Humano, demasiado humano

“Humano, demasiado humano” foi a primeira obra de Friedrich Nietzsche, publicada em 1878.
Texto – Humano demasiado humano – Psicanálise e cultura.

Os 4 impossíveis

Em O Mal-estar na Cultura, Freud percebe como causa maior de sofrimento o relacionamento do sujeito com os outros. O mal-estar do qual Freud se refere persiste, pois é inerente ao trabalho da cultura, solicitado em consequência do inacabamento inaugural do bebê humano desamparado. Isso significa que o desamparo é, por estrutura, marcado pela alteridade, atravessado pela linguagem que o constitui. O discurso como laço social é um modo de aparelhar o gozo com a linguagem, enlaçando a história individual com a história comum, produzindo o campo da realidade psíquica. Entretanto, essa relação não se faz sem um resto pulsional que insiste e resulta em uma perda real de gozo. A despeito das tentativas, através do laço social, de enquadrar a pulsão, o gozo enquanto tal não se deixa apreender totalmente, ele está sempre transbordando: não há limite para o gozo; ele não se deixa reduzir ao sexo, pois não se deixa aprisionar pelo significante fálico.

Freud designou como impossível os atos de governar, educar, psicanalisar e fazer desejar. Dessa forma, os laços sociais são estruturados a partir do impossível – um dos nomes do real em Lacan. No entanto, a impossibilidade não é total, ao passo que são constituídas como possibilidades diante da impossível relação sexual.

O problema da satisfação

Considerando que o ser falante não é um animal instintual, a experiência de satisfação é acompanhada por uma mediação da linguagem, que vem através do outro humano de quem a criança depende, constituindo um aparelho psíquico em torno do “problema da satisfação”: a 1ª experiência de satisfação gera um vão e, pela repetição, a necessidade do bebê é rasgada pela demanda, inscrevendo assim o desejo enquanto significante. Para reconhecer uma experiência de satisfação é preciso de um registro que imprime mediação no qual a criança o faz orientada pelo princípio de prazer e, ao se dirigir aos objetos, busca reencontrar um objeto supostamente perdido, mas que na verdade não foi encontrado e perdido, pois falta estruturalmente: “a função do princípio do prazer é criar um engodo que torne a ação possível, ao fazer com que o sujeito busque aquilo que deve reencontrar, mas que não poderá atingir” (LACAN, 1959/60). 

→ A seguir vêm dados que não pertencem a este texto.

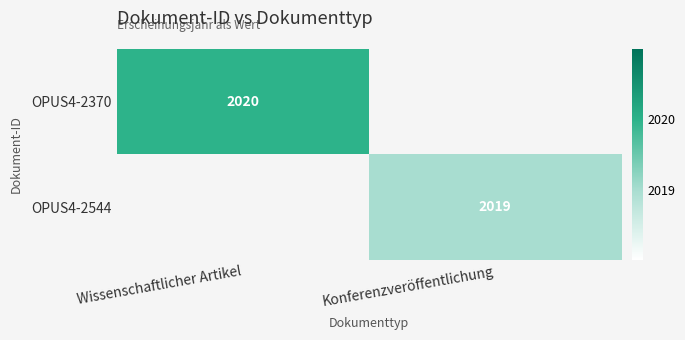

The value of OPUS4-2370 at Wissenschaftlicher Artikel is 2020. True or false?

True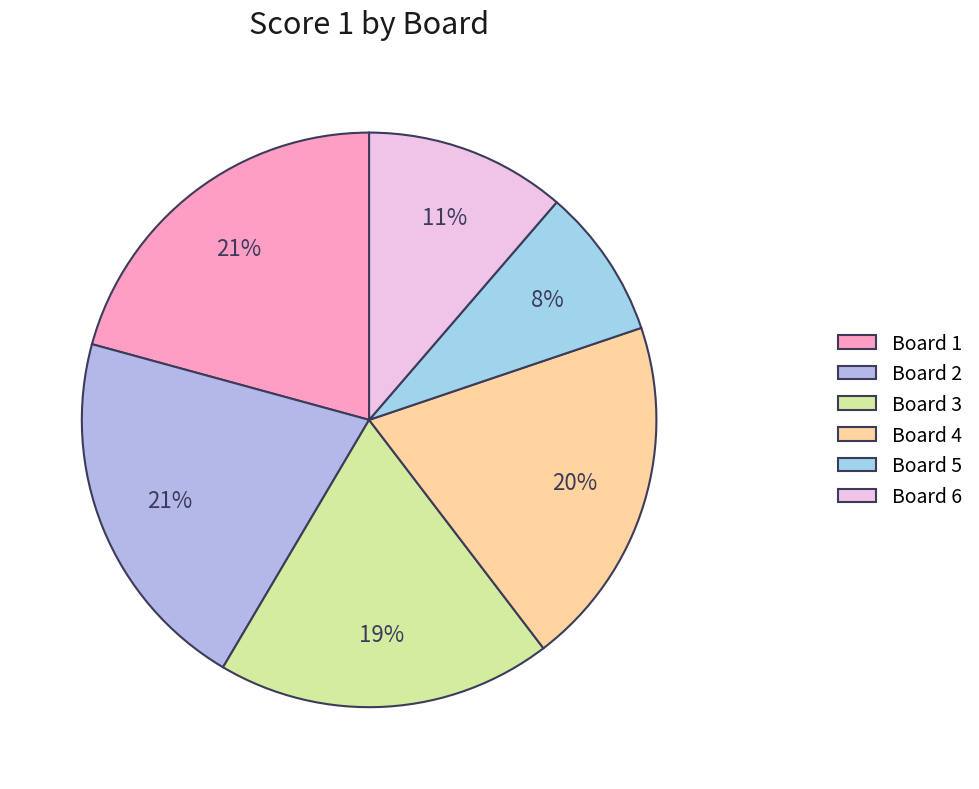

Which has a higher value, Board 1 or Board 4?

Board 1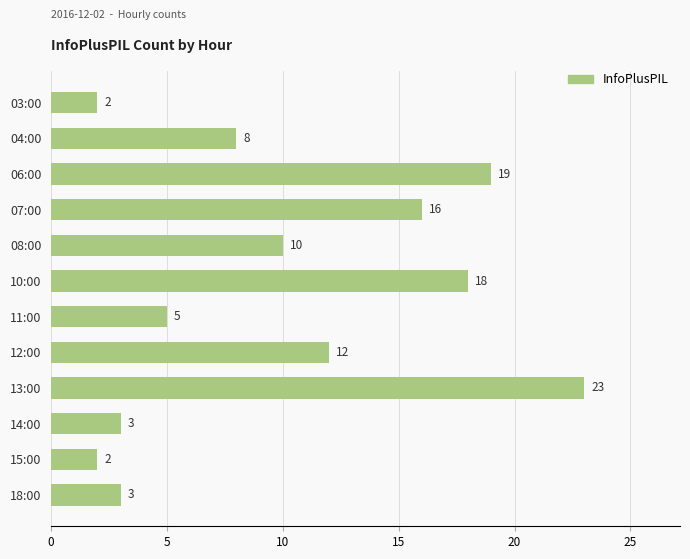

Reading bottom to top, extract all data points from this chart.

3	2	3	23	12	5	18	10	16	19	8	2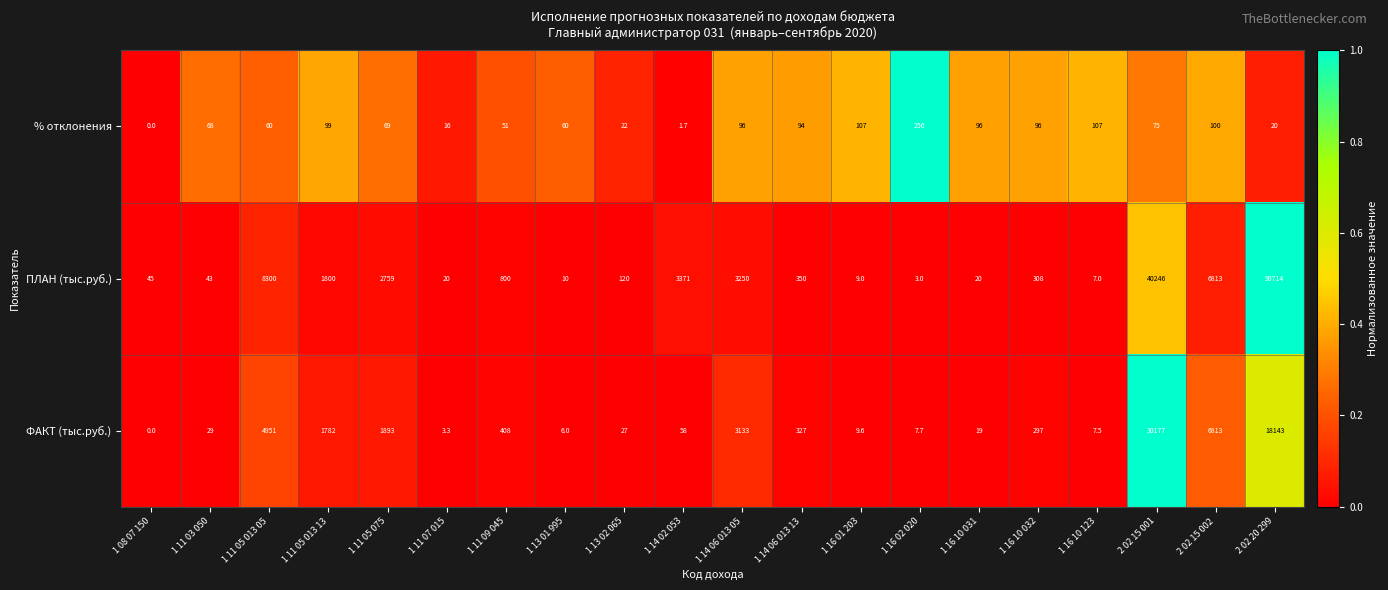

Read the ФАКТ (тыс.руб.) value at 1 11 05 075.

1893.0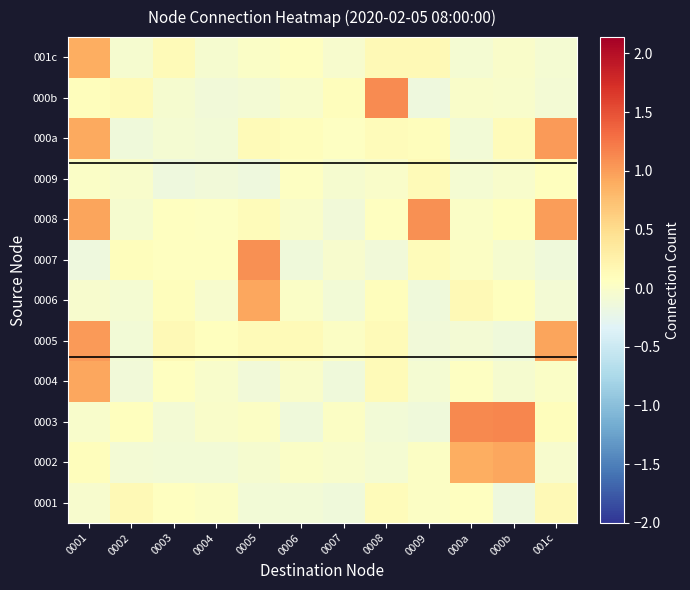

What is the minimum value shown in the chart?

-0.1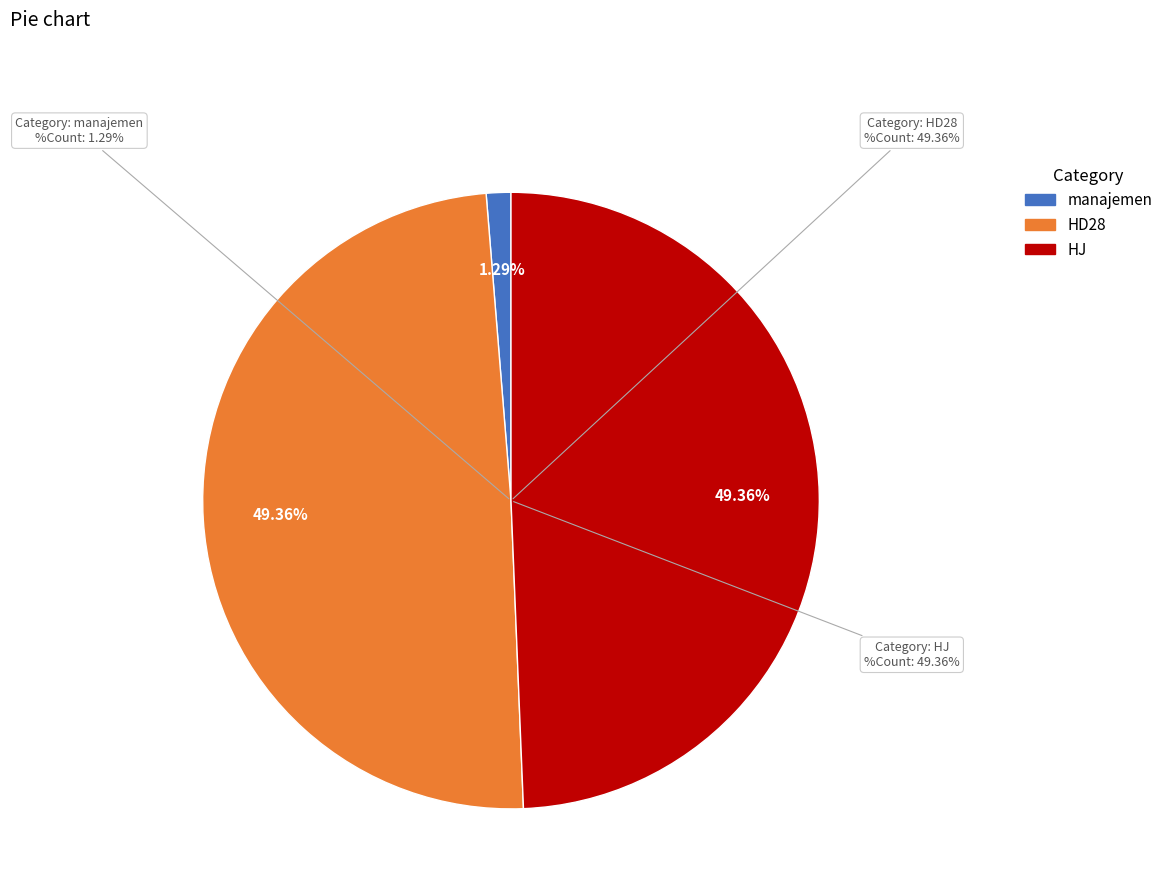

Does HJ represent more than half of the total?

No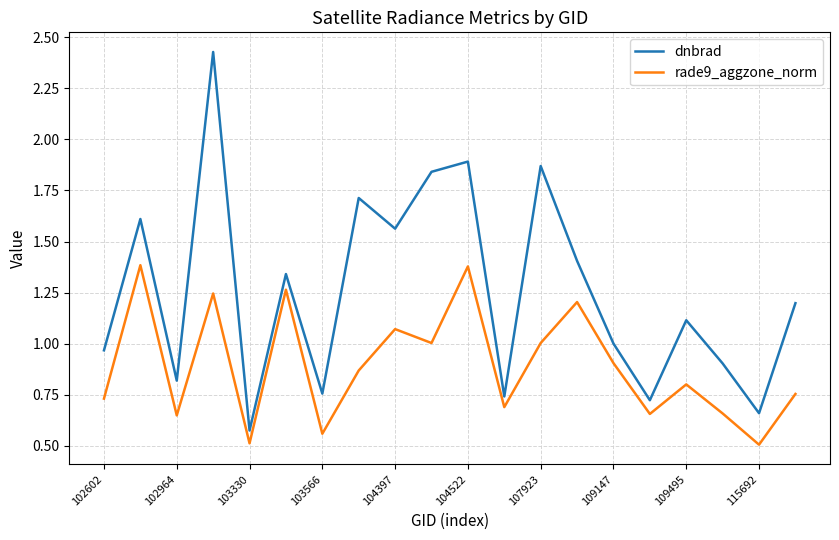

List the series in order of their overall mean, highest first.

dnbrad, rade9_aggzone_norm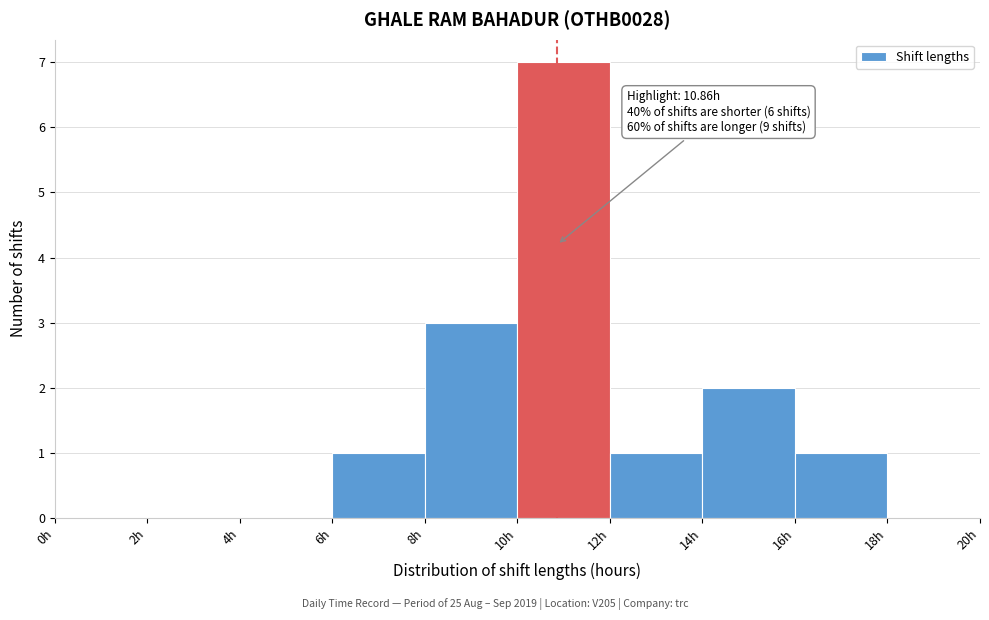

Which range on the x-axis has the tallest bar?

10 to 12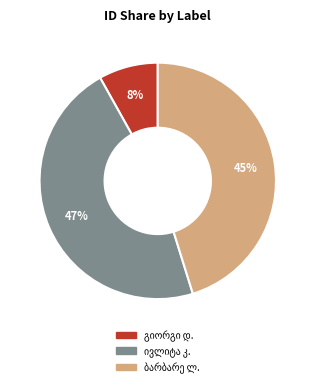

Does any single category account for the majority?

No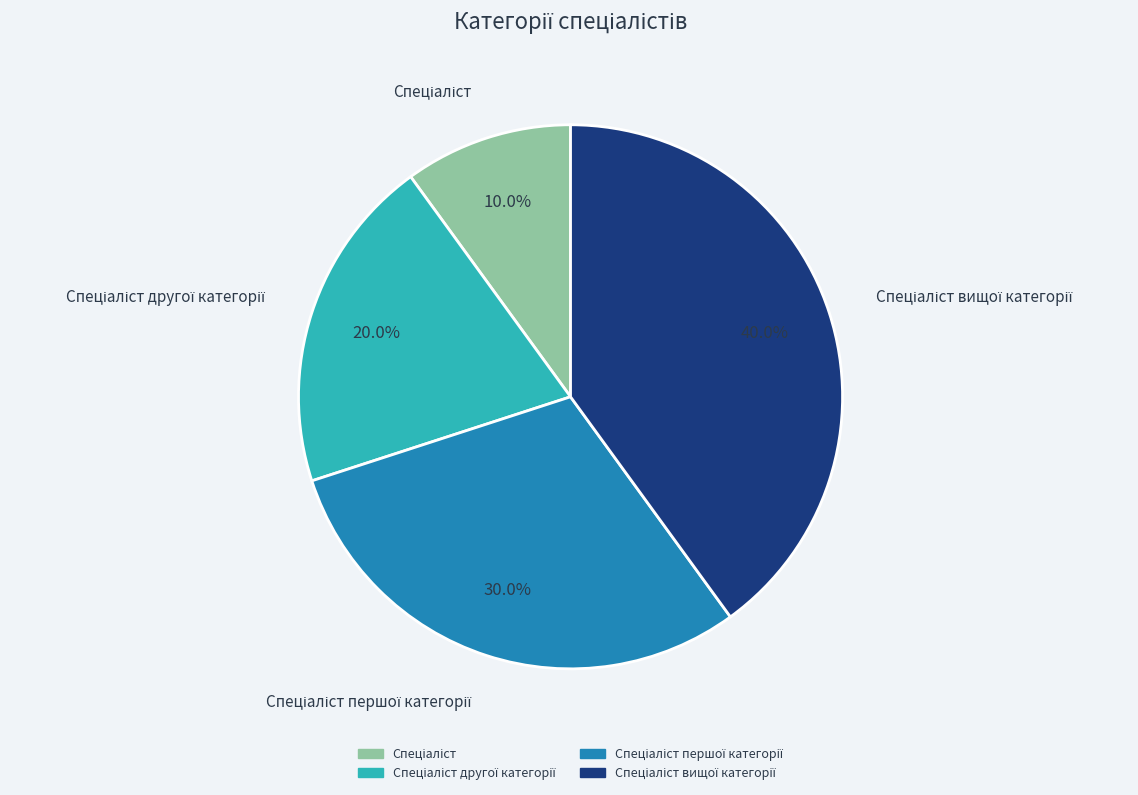

Does any single category account for the majority?

No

A felicidade, tão valorizada pelo sujeito humano, parece ser buscada através de uma negativa em evitar o desprazer. O princípio de realidade modera a satisfação e a insatisfação, buscando chegar a uma ação possível que nunca é completamente satisfatória, o que não é o mesmo que permitir ou proibir, pois estas seriam tentativas da cultura de dar um contorno ao mal-estar estrutural que a caracteriza e não acarretaria o fim do sofrimento psíquico que está na ordem “de algo da natureza da própria função que nos nega satisfação completa e nos incita a outros caminhos” (FREUD, 1930).

Referências bibliográficas:

FREUD, Sigmund (1930). O mal-estar na civilização. São Paulo: Companhia das Letras, 2010.
LACAN, Jacques (1959/60). O seminário, livro 7: a ética da psicanálise. Rio de Janeiro: Zahar, 1997.